The last 12 days have seen ISIS standing firmly on the world stage, as their negotiations with Japan and Jordan played out and failed in front of us. The second Japanese hostage Kenji Gojo was executed at the weekend whilst Tuesday saw the release of a highly stylized video of the captive Jordanian pilot Muaz al-Kasaesbeh speaking of his military mission in IS territory, then being led to a cage to be immolated.
Burning the pilot was clearly a revenge attack on Jordan for joining the U.S.- led coalition in their fight against the militant group, what did executing the Japanese journalist really achieve? Other than revolting and terrorising the world with their increasing brutality, is there a real strategy here? There were contrasting theories analyzing IS tactics in the media this week.
The Independent reported, “ISIS forced the Jordanians and the Japanese to acknowledge its power- by offering a Japanese journalist as bait for negotiations- and then showed the Jordanian king and the Japanese prime minister what it thought of them.”

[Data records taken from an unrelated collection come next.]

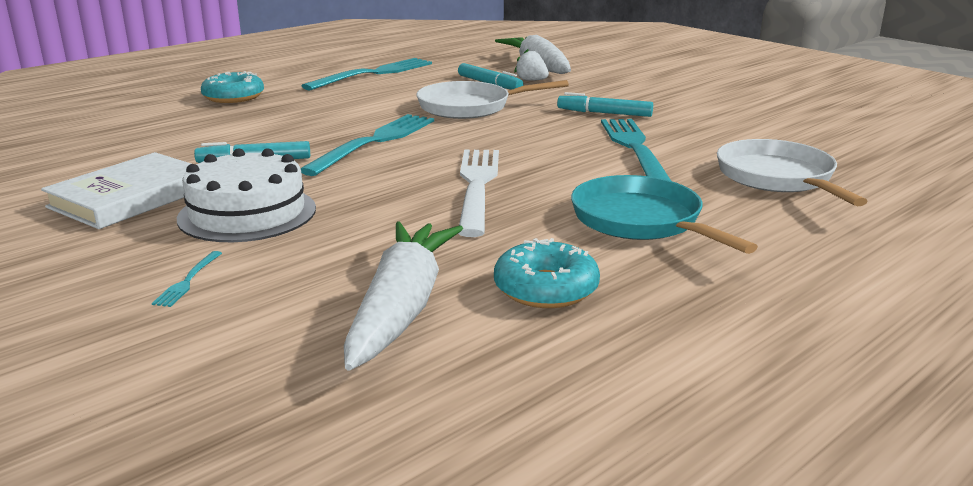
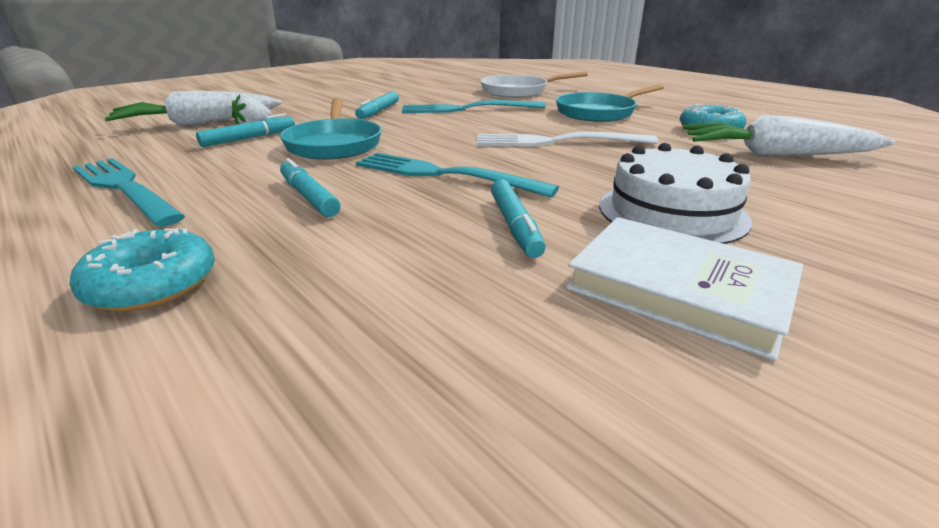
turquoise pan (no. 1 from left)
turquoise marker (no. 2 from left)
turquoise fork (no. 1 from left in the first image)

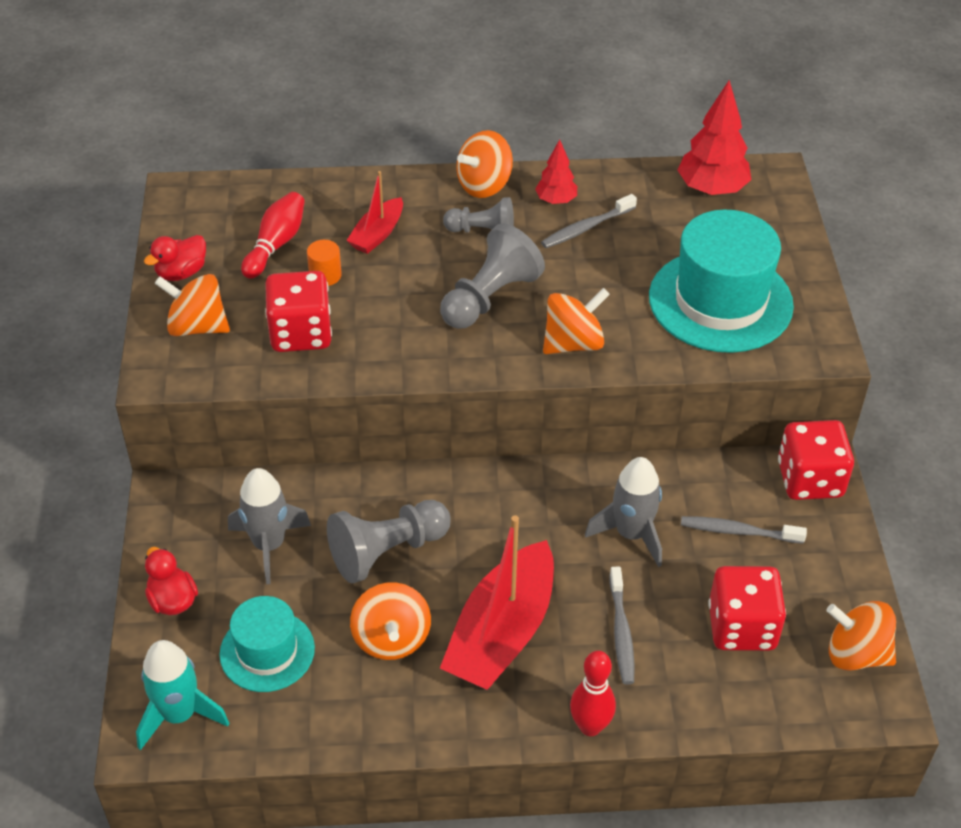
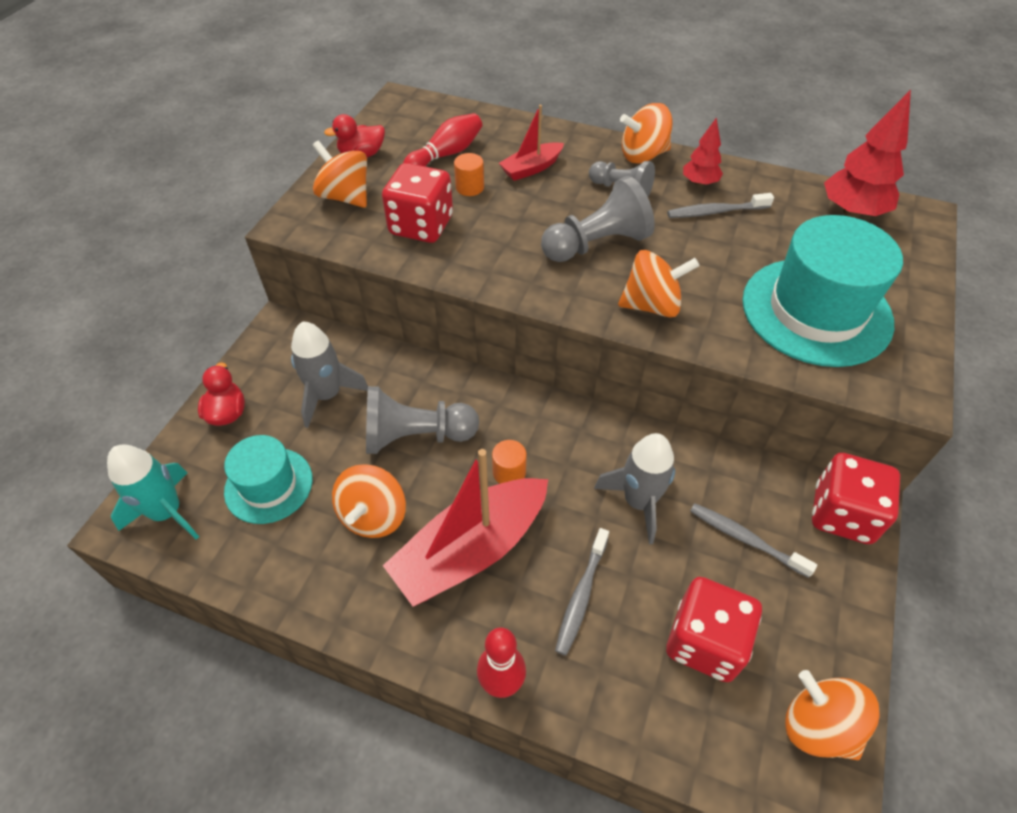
orange cylinder (no. 2 from left)

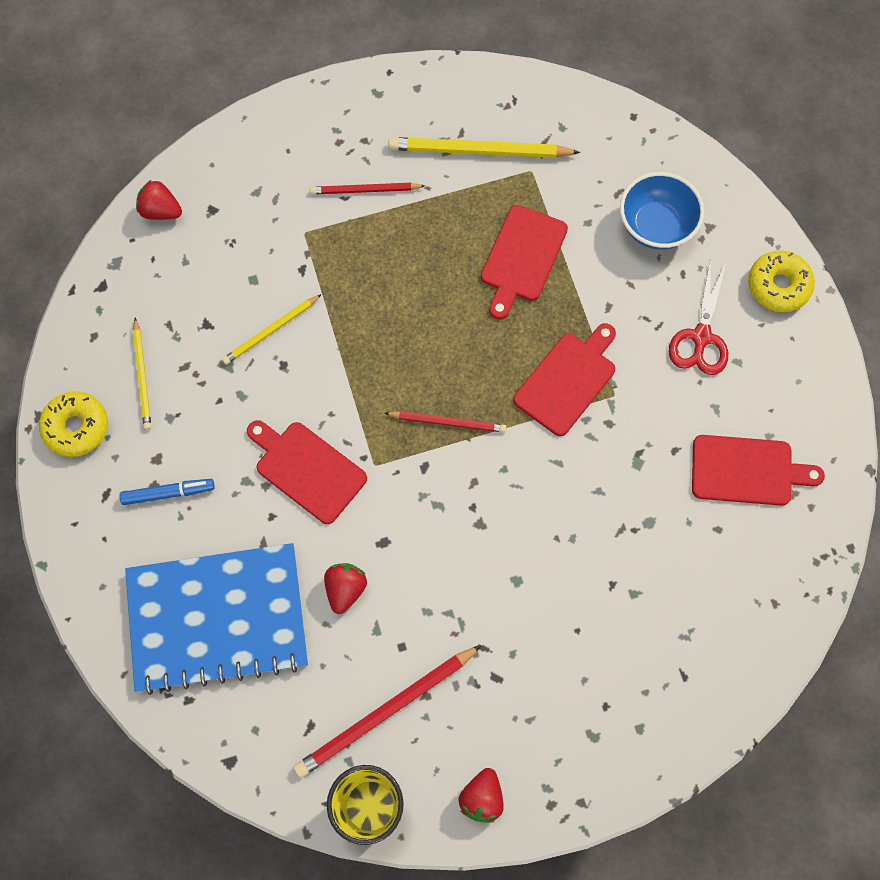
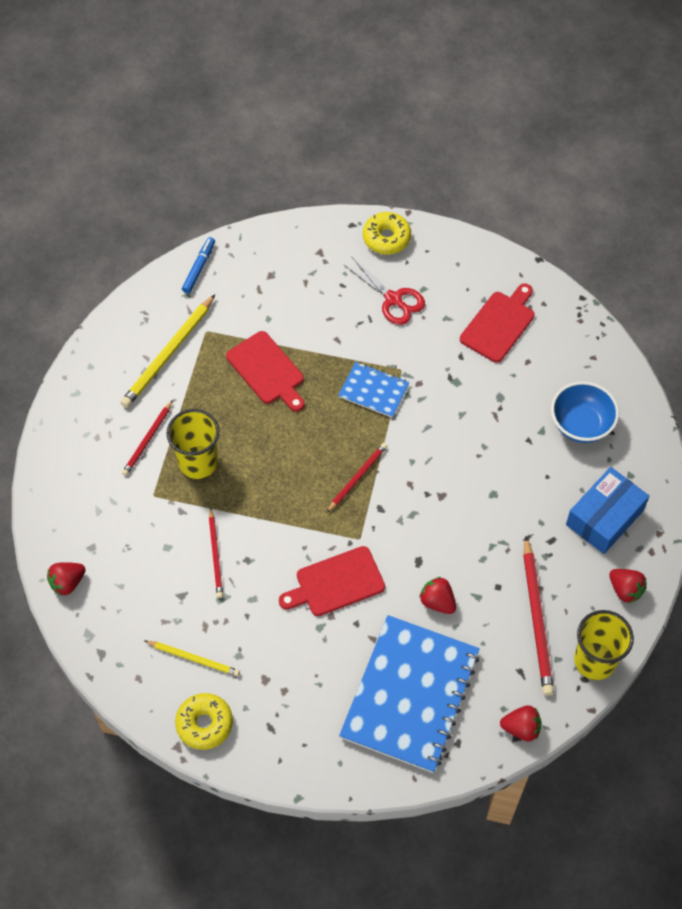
yellow cup (no. 1 from left)
blue marker
red pencil (no. 2 from left)
blue notebook (no. 1 from left)
red strawberry (no. 3 from left)
blue bowl
blue box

The New York Times spoke to several analysts and has a different view. A story yesterday questioned what the militant group actually accomplished other than depleting their supply of foreign hostages. “Analysts who study terrorist groups were skeptical, and many said the militants’ tactics had backfired badly, particularly in Jordan.” They point out how the extremists had up to that point killed two men but failed to achieve their professed goals: $200 million in ransom and the release of a female Iraqi suicide bomber from death row in Jordan, who was executed by Jordan this morning, in retaliation to their pilot’s execution. You would think that public opinion in Jordan would have mattered to IS, Jordanian soil being part of their expansion plans.
A political scientist who studies extremist groups says in the article that non-state actors like the IS “are much less coherent and cohesive than they want us to think they are.” She said as the group seems to have no coherent strategy in how they handled the Japanese and Jordanian hostages, their most likely goal was public relations- and it was a flop, “there is a certain amount of making this up as they go along.”
With such contrasting opinions, the author wonders what our readers make of the extremist group’s tactics.